Air quality is an issue that greatly concerns me.  I am especially concerned about the long-term effect of breathing in toxins emitted in vehicle tailpipe exhaust. My husband and I recently traveled down a two-lane road behind a truck that enveloped our car in a cloud of thick black smoke from its tailpipe each time the driver stepped on the gas. It was so bad that we had to turn off the ventilation system to avoid breathing in the fumes.

I see the same scenario repeated all the time with the city buses that spew smoke each time they pull away from a stoplight or a bus stop. But it wasn’t until I saw a group of high-school students walking home after school that I decided it was time to speak up.
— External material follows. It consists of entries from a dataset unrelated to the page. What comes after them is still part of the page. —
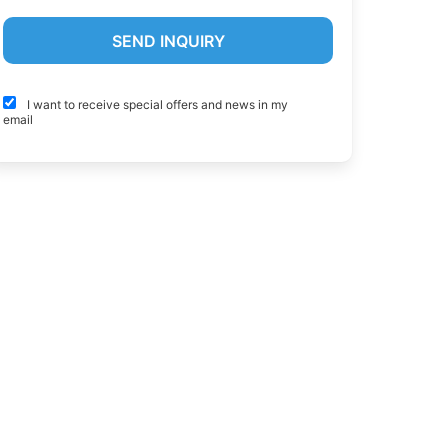
I want to receive special offers and news in my
email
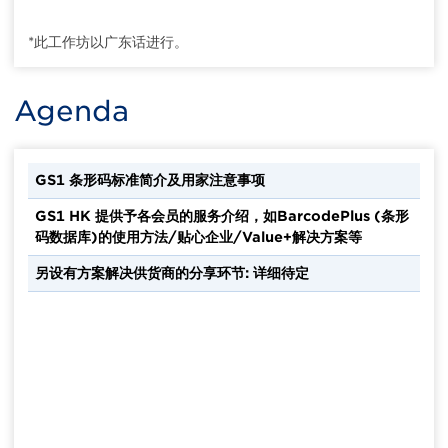
*此工作坊以广东话进行。
Agenda
GS1 条形码标准简介及用家注意事项
GS1 HK 提供予各会员的服务介绍，如BarcodePlus (条形
码数据库)的使用方法/贴心企业/Value+解决方案等
另设有方案解决供货商的分享环节: 详细待定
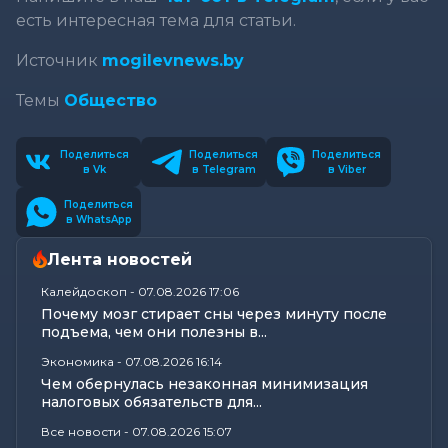
есть интересная тема для статьи.
Источник
mogilevnews.by
Темы
Общество
Поделиться
Поделиться
Поделиться
в Vk
в Telegram
в Viber
Поделиться
в WhatsApp
Лента новостей
Калейдоскоп
-
07.08.2026 17:06
Почему мозг стирает сны через минуту после
подъема, чем они полезны в...
Экономика
-
07.08.2026 16:14
Чем обернулась незаконная минимизация
налоговых обязательств для...
Все новости
-
07.08.2026 15:07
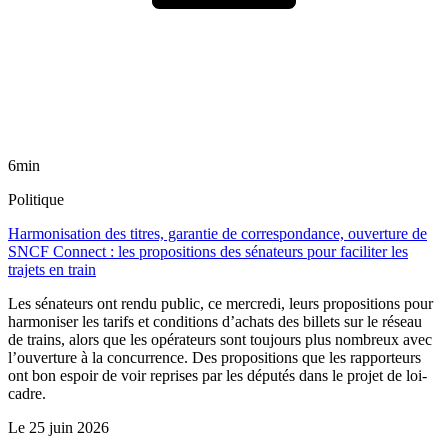
6min
Politique
Harmonisation des titres, garantie de correspondance, ouverture de
SNCF Connect : les propositions des sénateurs pour faciliter les
trajets en train
Les sénateurs ont rendu public, ce mercredi, leurs propositions pour
harmoniser les tarifs et conditions d’achats des billets sur le réseau
de trains, alors que les opérateurs sont toujours plus nombreux avec
l’ouverture à la concurrence. Des propositions que les rapporteurs
ont bon espoir de voir reprises par les députés dans le projet de loi-
cadre.
Le
25 juin 2026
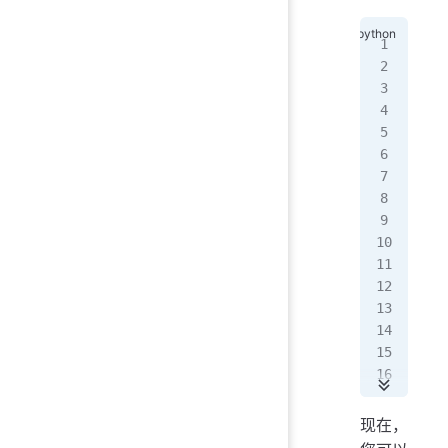
imp
imp
fro
def
   
   
   
   
   
   
   
   
# E
现在，
sta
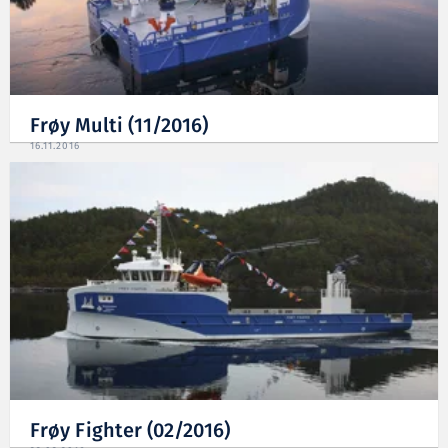
Frøy Multi (11/2016)
16.11.2016
Frøy Fighter (02/2016)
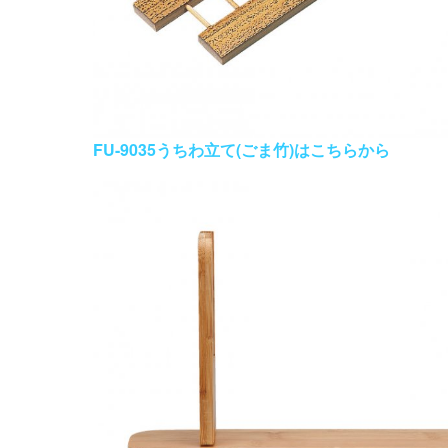
FU-9035うちわ立て(ごま竹)はこちらから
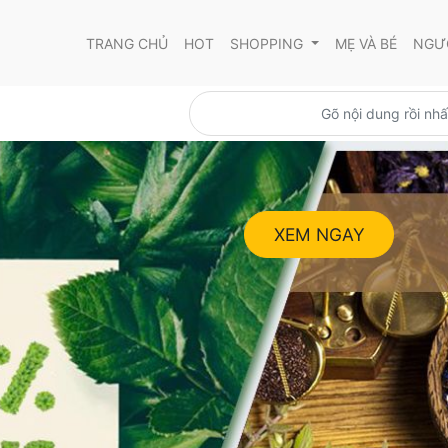
TRANG CHỦ
HOT
SHOPPING
MẸ VÀ BÉ
NGƯỜ
XEM NGAY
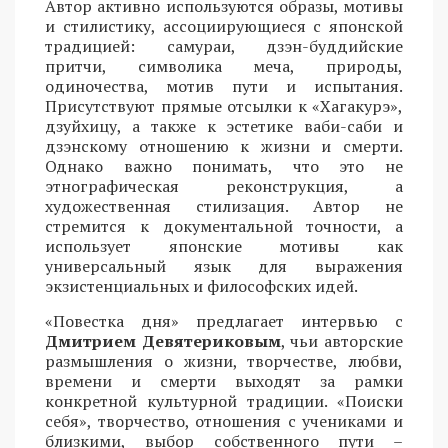
Автор активно используются образы, мотивы
и стилистику, ассоциирующиеся с японской
традицией: самураи, дзэн-буддийские
притчи, символика меча, природы,
одиночества, мотив пути и испытания.
Присутствуют прямые отсылки к «Хагакурэ»,
дзуйхицу, а также к эстетике ваби-саби и
дзэнскому отношению к жизни и смерти.
Однако важно понимать, что это не
этнографическая реконструкция, а
художественная стилизация. Автор не
стремится к документальной точности, а
использует японские мотивы как
универсальный язык для выражения
экзистенциальных и философских идей.
«Повестка дня» предлагает интервью с
Дмитрием Девятериковым
, чьи авторские
размышления о жизни, творчестве, любви,
времени и смерти выходят за рамки
конкретной культурной традиции. «Поиски
себя», творчество, отношения с учениками и
близкими, выбор собственного пути –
As bad as it was for us inside of our car, it was impossible for the teens to avoid walking through the thick cloud of exhaust from the truck going by.

If pollutants were discovered in our local drinking water, we could buy bottled water until the problem was resolved. With the air we breathe, it’s different. We don’t have a choice. Many people don’t realize just how polluted their local air may be, because the exhaust given off by cars, trucks, buses, leaf blowers, and other gasoline-powered equipment is loaded with microparticles that are simply too small for us to see. Our bodies are neither equipped to filter them out of the air we breathe nor able to expel them from our lungs, where they remain forever, impairing breathing and even causing heart disease. We need higher standards for machine-generated air pollution that will significantly reduce these deadly particle emissions. Our health and well-being are at stake.